**Directions**
Transcribe the material below line by line, keeping every word, number, and punctuation mark unchanged.

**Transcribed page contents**

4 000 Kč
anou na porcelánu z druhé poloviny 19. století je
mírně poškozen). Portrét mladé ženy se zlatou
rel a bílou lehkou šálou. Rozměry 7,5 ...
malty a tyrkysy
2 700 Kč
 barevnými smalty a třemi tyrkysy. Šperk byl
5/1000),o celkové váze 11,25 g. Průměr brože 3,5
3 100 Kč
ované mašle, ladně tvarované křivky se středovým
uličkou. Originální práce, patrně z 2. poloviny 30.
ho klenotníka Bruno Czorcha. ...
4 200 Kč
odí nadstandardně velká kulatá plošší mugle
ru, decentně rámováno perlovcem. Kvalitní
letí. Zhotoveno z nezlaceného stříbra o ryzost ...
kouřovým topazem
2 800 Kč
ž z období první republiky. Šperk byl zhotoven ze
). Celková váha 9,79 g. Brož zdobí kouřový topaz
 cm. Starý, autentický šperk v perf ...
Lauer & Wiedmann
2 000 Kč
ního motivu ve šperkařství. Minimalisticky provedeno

**Completed task**
4 000 Kč
anou na porcelánu z druhé poloviny 19. století je
mírně poškozen). Portrét mladé ženy se zlatou
rel a bílou lehkou šálou. Rozměry 7,5 ...
malty a tyrkysy
2 700 Kč
 barevnými smalty a třemi tyrkysy. Šperk byl
5/1000),o celkové váze 11,25 g. Průměr brože 3,5
3 100 Kč
ované mašle, ladně tvarované křivky se středovým
uličkou. Originální práce, patrně z 2. poloviny 30.
ho klenotníka Bruno Czorcha. ...
4 200 Kč
odí nadstandardně velká kulatá plošší mugle
ru, decentně rámováno perlovcem. Kvalitní
letí. Zhotoveno z nezlaceného stříbra o ryzost ...
kouřovým topazem
2 800 Kč
ž z období první republiky. Šperk byl zhotoven ze
). Celková váha 9,79 g. Brož zdobí kouřový topaz
 cm. Starý, autentický šperk v perf ...
Lauer & Wiedmann
2 000 Kč
ního motivu ve šperkařství. Minimalisticky provedeno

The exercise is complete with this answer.